I'm pretty sure I had a boyfriend do this to me before. He was such a dick to me before we broke up that he really didn't leave me a choice but to break up with him. I'm direct in relationships, probably too direct. So it really bothers me when my partner can't be equally as direct.
I am the same person no matter what situation I am in life! If that makes me unlikeable to someone so be it. I am not going to make myself unhappy to try and make someone else unhappy. If I am not interested in being around someone for whatever reason I just don't do it anymore. Life is to short to live in a negative environment.
I'm not like this, but knew someone who was. Her philosophy had something to do with the idea that everyone always leaves anyway, so why bother trying to be close. Instead, she pushed almost everyone away, or at least tried, as a sort of "fuck you, I knew you going to leave, told ya so" kind of statement. Why people would do this actually makes a lot of sense to me. I'm not like that, and I don't really like it when people are like that because it's an automatic, fundamental mistrust, but I lack trust in my own way so I do sort of get it.
Trying to spare someone else's feelings usually ends with you causing them even more heartache when it's all said and done, than if you would've just ended it straight away in the first place.
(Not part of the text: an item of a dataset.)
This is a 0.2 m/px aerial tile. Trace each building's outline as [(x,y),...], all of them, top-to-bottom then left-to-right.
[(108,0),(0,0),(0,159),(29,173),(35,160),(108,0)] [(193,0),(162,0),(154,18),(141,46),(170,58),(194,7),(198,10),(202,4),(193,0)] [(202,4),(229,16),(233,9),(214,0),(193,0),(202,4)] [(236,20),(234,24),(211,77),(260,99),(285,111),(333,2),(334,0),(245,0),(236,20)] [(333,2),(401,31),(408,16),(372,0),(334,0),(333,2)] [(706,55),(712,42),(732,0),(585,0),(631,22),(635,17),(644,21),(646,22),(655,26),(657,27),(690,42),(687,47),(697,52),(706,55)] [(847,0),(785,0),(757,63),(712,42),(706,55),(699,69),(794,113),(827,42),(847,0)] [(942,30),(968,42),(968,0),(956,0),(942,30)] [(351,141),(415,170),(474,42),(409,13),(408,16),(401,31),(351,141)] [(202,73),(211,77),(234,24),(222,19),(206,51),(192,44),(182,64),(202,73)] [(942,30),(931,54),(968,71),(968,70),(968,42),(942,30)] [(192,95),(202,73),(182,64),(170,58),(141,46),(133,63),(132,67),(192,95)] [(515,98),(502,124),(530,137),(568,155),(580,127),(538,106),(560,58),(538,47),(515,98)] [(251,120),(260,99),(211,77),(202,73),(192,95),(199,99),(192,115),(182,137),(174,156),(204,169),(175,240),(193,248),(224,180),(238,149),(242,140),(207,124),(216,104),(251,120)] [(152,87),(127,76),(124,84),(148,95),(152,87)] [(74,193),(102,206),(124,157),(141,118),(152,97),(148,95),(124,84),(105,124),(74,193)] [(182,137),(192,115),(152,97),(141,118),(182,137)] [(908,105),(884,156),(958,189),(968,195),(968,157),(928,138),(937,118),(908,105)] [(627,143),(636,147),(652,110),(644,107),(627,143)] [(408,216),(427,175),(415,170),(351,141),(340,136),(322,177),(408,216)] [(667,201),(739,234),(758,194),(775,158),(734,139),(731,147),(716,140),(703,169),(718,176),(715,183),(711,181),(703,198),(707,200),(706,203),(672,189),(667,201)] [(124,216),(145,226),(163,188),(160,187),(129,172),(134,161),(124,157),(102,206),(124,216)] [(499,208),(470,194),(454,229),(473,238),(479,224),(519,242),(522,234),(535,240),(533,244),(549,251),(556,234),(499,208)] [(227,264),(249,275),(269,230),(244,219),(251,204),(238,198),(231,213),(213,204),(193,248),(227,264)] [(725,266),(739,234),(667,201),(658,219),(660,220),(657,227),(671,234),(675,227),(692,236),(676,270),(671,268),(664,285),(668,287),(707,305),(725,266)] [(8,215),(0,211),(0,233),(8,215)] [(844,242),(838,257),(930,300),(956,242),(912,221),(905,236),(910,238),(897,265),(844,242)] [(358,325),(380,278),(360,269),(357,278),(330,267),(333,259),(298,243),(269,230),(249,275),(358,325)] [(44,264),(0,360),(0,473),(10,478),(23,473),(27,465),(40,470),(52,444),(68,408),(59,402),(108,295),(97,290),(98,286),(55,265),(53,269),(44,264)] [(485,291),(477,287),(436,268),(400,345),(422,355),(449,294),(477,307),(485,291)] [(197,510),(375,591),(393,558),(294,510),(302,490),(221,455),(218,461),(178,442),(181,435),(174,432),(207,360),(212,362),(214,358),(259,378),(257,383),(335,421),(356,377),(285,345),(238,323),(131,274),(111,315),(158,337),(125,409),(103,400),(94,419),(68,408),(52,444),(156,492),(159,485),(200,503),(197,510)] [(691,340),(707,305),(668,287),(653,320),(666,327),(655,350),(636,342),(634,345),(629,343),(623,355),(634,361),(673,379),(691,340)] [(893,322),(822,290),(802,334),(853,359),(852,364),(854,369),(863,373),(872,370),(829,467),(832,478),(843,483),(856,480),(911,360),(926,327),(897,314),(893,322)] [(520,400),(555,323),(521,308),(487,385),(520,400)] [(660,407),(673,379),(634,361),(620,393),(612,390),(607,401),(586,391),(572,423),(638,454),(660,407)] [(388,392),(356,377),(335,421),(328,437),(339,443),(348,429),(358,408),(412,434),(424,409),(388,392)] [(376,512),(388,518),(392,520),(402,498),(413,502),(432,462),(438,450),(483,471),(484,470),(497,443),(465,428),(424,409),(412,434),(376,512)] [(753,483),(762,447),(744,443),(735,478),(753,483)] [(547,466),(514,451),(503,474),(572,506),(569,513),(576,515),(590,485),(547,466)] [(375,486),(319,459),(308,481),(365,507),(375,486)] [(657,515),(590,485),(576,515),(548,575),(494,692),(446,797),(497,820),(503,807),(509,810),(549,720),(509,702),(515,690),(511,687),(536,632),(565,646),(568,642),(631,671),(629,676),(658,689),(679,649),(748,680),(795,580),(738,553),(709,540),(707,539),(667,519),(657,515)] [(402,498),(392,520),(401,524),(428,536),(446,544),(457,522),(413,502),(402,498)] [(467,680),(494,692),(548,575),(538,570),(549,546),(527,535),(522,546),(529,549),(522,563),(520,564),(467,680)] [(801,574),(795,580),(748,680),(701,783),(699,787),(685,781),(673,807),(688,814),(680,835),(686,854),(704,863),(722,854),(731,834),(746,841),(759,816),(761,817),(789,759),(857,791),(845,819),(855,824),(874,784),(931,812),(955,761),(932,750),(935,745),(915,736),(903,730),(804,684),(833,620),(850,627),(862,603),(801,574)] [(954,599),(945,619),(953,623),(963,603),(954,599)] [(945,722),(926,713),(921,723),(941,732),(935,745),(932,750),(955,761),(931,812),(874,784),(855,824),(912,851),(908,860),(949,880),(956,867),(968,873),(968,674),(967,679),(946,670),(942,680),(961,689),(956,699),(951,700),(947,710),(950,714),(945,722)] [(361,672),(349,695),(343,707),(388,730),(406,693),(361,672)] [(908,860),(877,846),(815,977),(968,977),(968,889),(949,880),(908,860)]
Isn't it more awkward hanging out with the person, apparently secretly hating-their-guts & acting like a subtle bitch, hoping they get it upon your next 4 or 5 meetings?
I have no problem ending friendships or relationships. I'd feel more guilt about being a jerk to whomever I didn't want in my life anymore, than doing them the common courtesy of explaining, in detail if necessary, the reason I find them to be repugnant. I've never understood the practice you describe, but I have observed it on many occasions. It's a good way to really mess up another person, because you take away the potential for them to learn and grow as a person. You essentially undermine the very necessary process of learning how to interact with other human beings, when you do this. And what's worse, is you introduce an added and unecessary element of distrust and uncertainty in the person you reject in this manner, because the method employed obscures cause and effect, and to the person who is being rejected it appears to be a random and unwarranted (an certainly mysterious) change in the person who is employing this tactic. Basically, it's cowardly, cruel and damaging, much more damaging than any expressed criticism could ever be. One final note on this: Why the hell, as a society, are we so phobic about expressing and/or receiving criticism? I don't think it's possible to achieve any kind of real growth as a human being without feedback. How else do we orientate ourselves in a society? If you are unfortunate enough to go through your entire life, living in an "Emperor's New Clothes" type scenario, you're going to fail as a human being, because that illusion cannot be sustained. It will eventually crumble, and when that happens, it can literally destroy a person. In my humble opinion, it's the absolute worse cruelty one person can inflict on another.
Sounds like a time wasting game to me. (cliche alert!) Honesty is the best policy. Don't "make yourself" anything. Be yourself. "Chips" need to fall where they may.
Very well said, and I completely agree. Why the phobia to express openly??? This I do know: it's a strong indication of a very neurotic socieity. One that is presumptuous and easily offended. We concentrate on what is obscure and hidden instead of pull out true understanding. Rarely do we exercise pure affection, trust, and respect when it comes to building and sustaining great relationships.
I blame the sin of greed and pride for these problems. No I've never done this, but I will admit I've thought about using it as a last resort if I've got a crazy chick on me and I've already tried the honest route.